I nodded. “He’s always defensive like that. Usually I tell myself life is too short, and let it go. This time, I was geared up to take him on.”
“I wonder if it didn’t contribute to his reaction. You had an edge in your tone, and your language was fairly harsh. In his shoes, I would have felt judged.”
“Maybe, but I just don’t think he is going to put in the effort, and he isn’t self-aware at all.”
“We have two key lessons here. First, there’s an important difference between your observations and your judgments. Judgments are fixed in nature: Someone is ‘that’ way—incompetent, stupid, arrogant. ‘They don’t get it.’ Our judgments are vague and threatening and usually cause others to shut down or get defensive.
“Observations, on the other hand, are what you see. Think about what a camera might record.” He reached for my feedback notes on the table between us. “Let’s take Dave. ‘Struggles to understand the financial drivers of the business, which leads to poor operational decisions.’ We’ve captured your evaluation in more neutral terms.
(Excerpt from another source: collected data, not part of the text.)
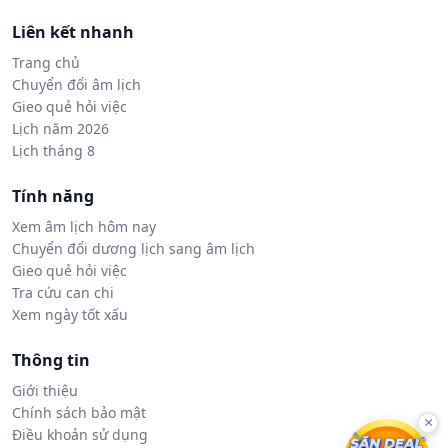
Liên kết nhanh
Trang chủ
Chuyển đổi âm lịch
Gieo quẻ hỏi việc
Lịch năm 2026
Lịch tháng 8
Tính năng
Xem âm lịch hôm nay
Chuyển đổi dương lịch sang âm lịch
Gieo quẻ hỏi việc
Tra cứu can chi
Xem ngày tốt xấu
Thông tin
Giới thiệu
Chính sách bảo mật
×
Điều khoản sử dụng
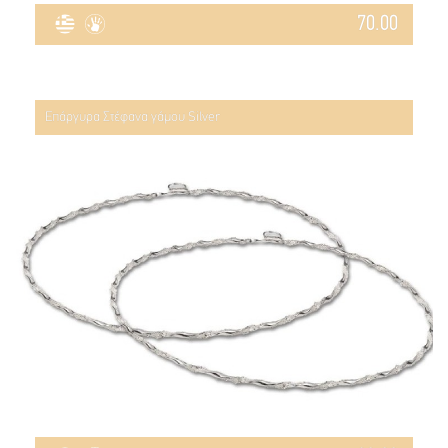
70.00
Επάργυρα Στέφανα γάμου Silver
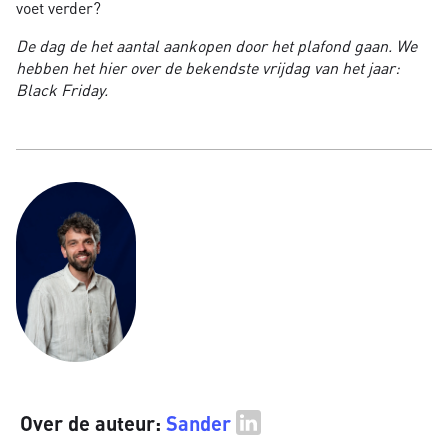
voet verder?
De dag de het aantal aankopen door het plafond gaan. We
hebben het hier over de bekendste vrijdag van het jaar:
Black Friday.
Over de auteur:
Sander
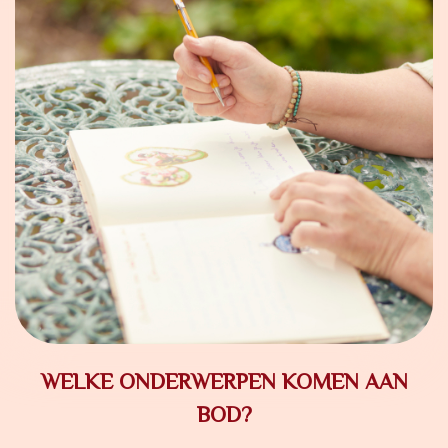
WELKE ONDERWERPEN KOMEN AAN
BOD?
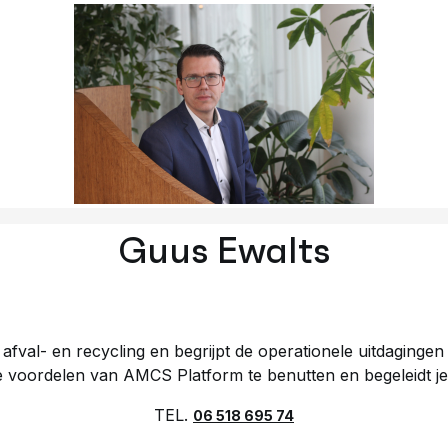
Guus Ewalts
 afval- en recycling en begrijpt de operationele uitdagingen 
de voordelen van AMCS Platform te benutten en begeleidt je
TEL.
06 518 695 74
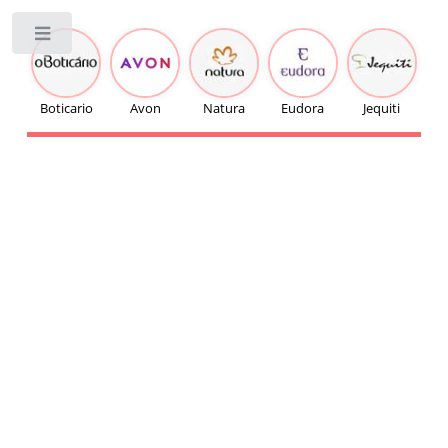
Toggle
Boticario
Avon
Natura
Eudora
Jequiti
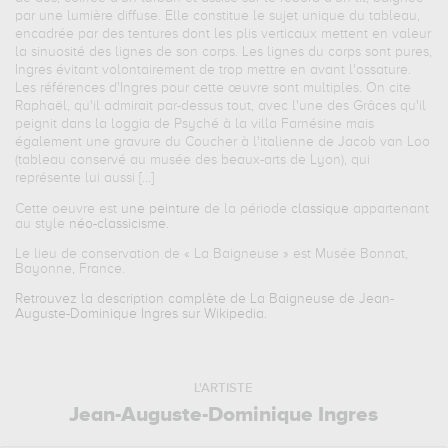
par une lumière diffuse. Elle constitue le sujet unique du tableau,
encadrée par des tentures dont les plis verticaux mettent en valeur
la sinuosité des lignes de son corps. Les lignes du corps sont pures,
Ingres évitant volontairement de trop mettre en avant l'ossature.
Les références d'Ingres pour cette œuvre sont multiples. On cite
Raphaël, qu'il admirait par-dessus tout, avec l'une des Grâces qu'il
peignit dans la loggia de Psyché à la villa Farnésine mais
également une gravure du Coucher à l'italienne de Jacob van Loo
(tableau conservé au musée des beaux-arts de Lyon), qui
représente lui aussi […]
Cette oeuvre est
une peinture
de la période
classique
appartenant
au style
néo-classicisme
.
Le lieu de conservation de «
La Baigneuse
» est Musée Bonnat,
Bayonne, France.
Retrouvez la description complète de La Baigneuse de Jean-
Auguste-Dominique Ingres sur Wikipedia.
L'ARTISTE
Jean-Auguste-Dominique Ingres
But that’s not usually what you say about him, is it?”
“No,” I admitted. “I tend to think, ‘He doesn’t get numbers,’ or ‘He isn’t analytical.’” I smiled ruefully. “That’s on a good day.”
“OK, so I want you to practice expressing the issues you observe instead of your summary judgments of the other person’s capacity.”
I nodded. “And the seco
nd point?”
“Let’s come back to your edge,” Shayne said. “We’ve been focusing on the anxieties that cause you to avoid these difficult conversations. Did those anxieties go away when you were ‘gearing up’ for that last discussion?”
“No. If anything, they were more intense.”
“That’s a crucial insight. As long as your anxieties are at play, they’ll undermine your behavior. Either you’ll avoid the conversation, or if you do have it, you’ll be harsh or overbearing.”
“So what’s the solution?”
“Well, why do you want to have this conversation? What’s your goal?”
“It’s my responsibility. I need to have it.”
“That’s why you’re supposed to do it,” he pushed back. “But what is your intention for the other person? Why do you care?”
I hesitated. I was mostly preoccupied with my concerns about having the conversation, and my frustration at not doing it. I realized I had lost contact with why it mattered in the first place.
“They trusted me in coming to work at Encore. They need my honesty to grow.”
I remembered my experience giving feedback in the seminar. The exercises and coaching pushed the team and me to put our fears aside and really focus on helping each other. The quality of our dialogue had been totally different. That was the mindset I wanted to re-create.